Even so, It's empowering to think that I take all that and arrive at something of my own, independent of all these influences. So how do I explain the many ways in which my course has been drastically shifted by the odd conversation, an offhand suggestion, or an idle comment?

Awhile ago, an acquaintance who has lost a lot of weight, attributed his new physique to the hours he spends on his bicycle. The very next day, I was on the bike that had been chained up in my yard for most of the Spring, collecting cobwebs. And a colleague recently moved me to make an effort to get back to meditating regularly, by mentioning that he'd gotten his practice back on track.

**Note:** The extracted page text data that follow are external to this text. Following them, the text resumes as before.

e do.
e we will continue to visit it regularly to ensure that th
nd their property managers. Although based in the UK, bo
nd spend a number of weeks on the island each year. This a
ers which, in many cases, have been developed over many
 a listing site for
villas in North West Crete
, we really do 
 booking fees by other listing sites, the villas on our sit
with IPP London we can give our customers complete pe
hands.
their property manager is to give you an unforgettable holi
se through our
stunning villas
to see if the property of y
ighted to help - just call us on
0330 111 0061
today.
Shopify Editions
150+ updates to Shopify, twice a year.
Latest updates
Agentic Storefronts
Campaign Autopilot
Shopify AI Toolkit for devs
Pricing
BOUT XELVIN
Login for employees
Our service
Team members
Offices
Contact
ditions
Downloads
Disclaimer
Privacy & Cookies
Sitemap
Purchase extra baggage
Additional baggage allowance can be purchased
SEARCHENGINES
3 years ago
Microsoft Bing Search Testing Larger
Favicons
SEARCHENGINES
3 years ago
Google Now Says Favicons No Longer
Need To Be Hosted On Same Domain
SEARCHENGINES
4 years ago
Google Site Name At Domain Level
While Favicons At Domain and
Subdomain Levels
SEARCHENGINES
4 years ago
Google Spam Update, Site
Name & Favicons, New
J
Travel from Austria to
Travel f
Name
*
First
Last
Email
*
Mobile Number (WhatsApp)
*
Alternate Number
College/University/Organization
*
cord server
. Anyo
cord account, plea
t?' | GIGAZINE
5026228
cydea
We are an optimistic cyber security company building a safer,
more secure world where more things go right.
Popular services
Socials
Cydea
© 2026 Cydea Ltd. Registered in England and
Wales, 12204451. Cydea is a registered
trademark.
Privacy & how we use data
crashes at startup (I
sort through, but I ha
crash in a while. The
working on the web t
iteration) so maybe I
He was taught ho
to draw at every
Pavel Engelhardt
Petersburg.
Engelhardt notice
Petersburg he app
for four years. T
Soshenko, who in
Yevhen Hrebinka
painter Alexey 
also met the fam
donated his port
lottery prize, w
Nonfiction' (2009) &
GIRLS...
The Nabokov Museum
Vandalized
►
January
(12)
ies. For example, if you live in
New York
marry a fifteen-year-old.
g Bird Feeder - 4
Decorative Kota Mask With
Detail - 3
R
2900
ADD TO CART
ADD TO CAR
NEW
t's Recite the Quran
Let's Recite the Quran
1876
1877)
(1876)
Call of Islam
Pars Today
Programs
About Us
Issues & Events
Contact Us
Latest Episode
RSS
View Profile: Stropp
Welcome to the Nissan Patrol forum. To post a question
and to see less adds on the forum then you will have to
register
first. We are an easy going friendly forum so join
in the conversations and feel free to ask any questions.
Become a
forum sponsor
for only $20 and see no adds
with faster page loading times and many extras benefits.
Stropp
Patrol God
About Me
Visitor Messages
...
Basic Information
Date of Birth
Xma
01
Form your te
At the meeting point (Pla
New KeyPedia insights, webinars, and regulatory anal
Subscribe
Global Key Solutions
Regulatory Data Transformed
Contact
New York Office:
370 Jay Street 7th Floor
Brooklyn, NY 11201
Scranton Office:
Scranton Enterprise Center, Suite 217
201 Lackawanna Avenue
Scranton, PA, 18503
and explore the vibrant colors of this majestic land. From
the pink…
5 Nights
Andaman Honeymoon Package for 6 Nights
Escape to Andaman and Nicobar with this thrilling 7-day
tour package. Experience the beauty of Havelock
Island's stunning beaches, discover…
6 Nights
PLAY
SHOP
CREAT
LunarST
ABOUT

And a few months ago, a health professional I was consulting on a totally unrelated matter, suggested that I get hooked up with a writing group, advice I followed up on just a couple of weeks later, to great result.

None of these nudges were odd or unique in any way. In fact, all the actions that resulted were things I was thinking about to some degree, or things I knew I should do, but just hadn't gotten around to. They were actually all pretty obvious. I simply hadn't done them. But in all cases, getting the suggestion from a person I liked and respected made all the difference. And I'm intrigued by that.

It occurs to me that the effect of these nudges was much like the effect a deadline often produces. In both instances, there's a sense of immediacy that comes into the equation, and my will is mobilized in a way it wasn't before. But the nudge has a much more personal dimension to it than the deadline.

But this is something I don't really feel a need to break down and analyze until I understand it. I know that I feel grateful for them. I feel like I've been gifted by these acts, which each seems to involve aspects of sensitivity and of sharing. And as I think back, there've been so many!

There's one more nudge I have to mention. This blog was started as a result of an idle conversation with a stranger while standing in front of a bike shop. When she learned I was a writer, she immediately began to share the benefits she'd received from blogging, and she pressed me to start one myself. And I, who'd been very idly considering looking into it, for months if not years, took the plunge a short while later. And the rewards I've gotten from blogging have been transformative. I'll do a post about them someday.

In the meantime, I'm feeling much less caught up in the mythology of my independence. I'm deeply appreciative of these nudges that come, mostly unexpected and casual. I intend to hold myself open for more.